Completa esta parte una breve selección de escritos publicados o inéditos, algunos elaborados en las vísperas de su muerte en Astorga, en 2004, a los 52 años. Están mucho más acabados, resultan conmovedores y tienen un alto interés documental –la carta a su última amiga- como testimonio del terrible final de Michi, que también recuerda y reflexiona. El índice de capítulos y temas de las memorias que quiso y no llegó a escribir –cuajado de nombres conocidos- es una muestra patética de su incapacidad y de su ocaso. Dado que, como he señalado, se recogen aquí algunos artículos publicados, cabe señalar que está por hacerse la antología completa de todos los que publicó en El Independiente, Diario 16 y La Clave.

Y tiene gran interés la otra parte del libro, las casi 90 páginas tituladas El desconcierto. Memorias trucadas, de Javier Mendoza (Madrid, 1975), que revelan a un nuevo escritor con tono y mirada. El relato abarca desde que Mendoza conoce a Michi siendo un niño hasta que, un tiempo antes de su muerte, toma distancias con él porque, en resumen, no puede más.

El desconcierto es un formidable retrato de Michi Panero, que aparece –junto a los perfiles conocidos- también como un hombre bondadoso, cariñoso, tutelar y capaz de ejercer –o intentar ejercer- como padre de un niño y de un joven que, a su vez, se autorretrata como un chico vulnerable, algo perdido y necesitado de cariño, pese a la figura luminosa, pero progresivamente resquebrajada, de su madre, conmovedoramente evocada. Hay también en El desconcierto la crónica de toda una época feliz y triste a la vez, convulsa y accidentada, con jugosos episodios y no menos jugosos –y pido perdón por el adjetivo- sucedidos, basculando siempre entre lo divertido y lo tremendo, hasta pergeñar un fresco muy vivo –aunque con muchos muertos- sobre un tiempo, sus escenarios y sus protagonistas, entre ellos y de manera destacada, Leopoldo María Panero y su locura.

Recojo aquí, sin embargo, dos fragmentos de sendos textos de Michi Panero, escritos en Astorga al borde de su muerte: “He vuelto a Astorga, después de eternidades y nostalgias, porque aún, pese a todo, sigue sobre ella el misterio, el dolor, el silencio; he vuelto porque todos tenemos derecho a rehacer pasos perdidos, a buscar el lugar donde se enterró, sin saberlo, el deseo, donde se perdió la voluntad de cambiar los mundos familiares, bosques demasiado salvajes para atravesarlos.

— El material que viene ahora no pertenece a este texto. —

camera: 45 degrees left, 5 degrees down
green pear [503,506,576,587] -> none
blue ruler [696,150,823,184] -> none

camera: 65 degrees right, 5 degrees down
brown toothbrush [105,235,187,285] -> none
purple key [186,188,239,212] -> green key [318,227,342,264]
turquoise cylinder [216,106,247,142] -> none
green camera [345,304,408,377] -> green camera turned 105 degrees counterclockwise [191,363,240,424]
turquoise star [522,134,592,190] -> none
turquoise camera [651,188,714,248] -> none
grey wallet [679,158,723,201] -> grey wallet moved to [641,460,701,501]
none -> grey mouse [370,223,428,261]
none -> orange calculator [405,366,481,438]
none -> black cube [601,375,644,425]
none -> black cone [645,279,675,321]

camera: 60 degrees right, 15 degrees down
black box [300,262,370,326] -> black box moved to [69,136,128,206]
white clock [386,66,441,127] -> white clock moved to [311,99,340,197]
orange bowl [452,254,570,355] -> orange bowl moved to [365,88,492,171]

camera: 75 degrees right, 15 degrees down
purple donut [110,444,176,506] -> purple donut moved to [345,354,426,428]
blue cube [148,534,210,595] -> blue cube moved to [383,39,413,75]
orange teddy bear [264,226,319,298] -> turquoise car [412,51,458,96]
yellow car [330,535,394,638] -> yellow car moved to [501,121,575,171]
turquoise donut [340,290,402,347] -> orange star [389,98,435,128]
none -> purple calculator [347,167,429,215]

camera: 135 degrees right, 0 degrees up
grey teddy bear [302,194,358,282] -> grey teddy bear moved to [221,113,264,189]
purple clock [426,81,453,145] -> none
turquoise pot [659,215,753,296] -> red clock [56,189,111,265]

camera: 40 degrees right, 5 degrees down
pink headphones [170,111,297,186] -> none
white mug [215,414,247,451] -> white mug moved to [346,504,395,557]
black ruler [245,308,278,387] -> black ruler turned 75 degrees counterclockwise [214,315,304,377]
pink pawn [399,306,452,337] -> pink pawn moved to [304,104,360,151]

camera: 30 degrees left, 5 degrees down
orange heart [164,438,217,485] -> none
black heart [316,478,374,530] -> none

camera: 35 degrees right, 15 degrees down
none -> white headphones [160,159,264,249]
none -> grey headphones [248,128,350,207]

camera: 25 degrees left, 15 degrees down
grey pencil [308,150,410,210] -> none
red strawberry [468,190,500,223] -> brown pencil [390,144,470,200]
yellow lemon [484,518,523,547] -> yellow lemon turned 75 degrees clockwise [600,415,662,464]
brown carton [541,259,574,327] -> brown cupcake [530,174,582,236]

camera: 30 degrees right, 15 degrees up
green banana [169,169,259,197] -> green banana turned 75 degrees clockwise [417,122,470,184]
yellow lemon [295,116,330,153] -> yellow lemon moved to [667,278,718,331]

Lo confieso: he envejecido mal, no he comprendido a tiempo la larga mano de la banalidad, ni del desprecio”. Y también este otro: “Quizás torcidamente, he sido fiel a una tradición de perdedores, gente que quiso cruzar la frontera y no supo reencontrar el camino para volver a tiempo; a tiempo para salvar las últimas ruinas de la felicidad, de la risa”.

Si no al completo, en estas líneas está en esencia y en carne viva Michi Panero. Están la persona y el personaje. Está el escritor que nunca fue y que siempre fue Michi Panero.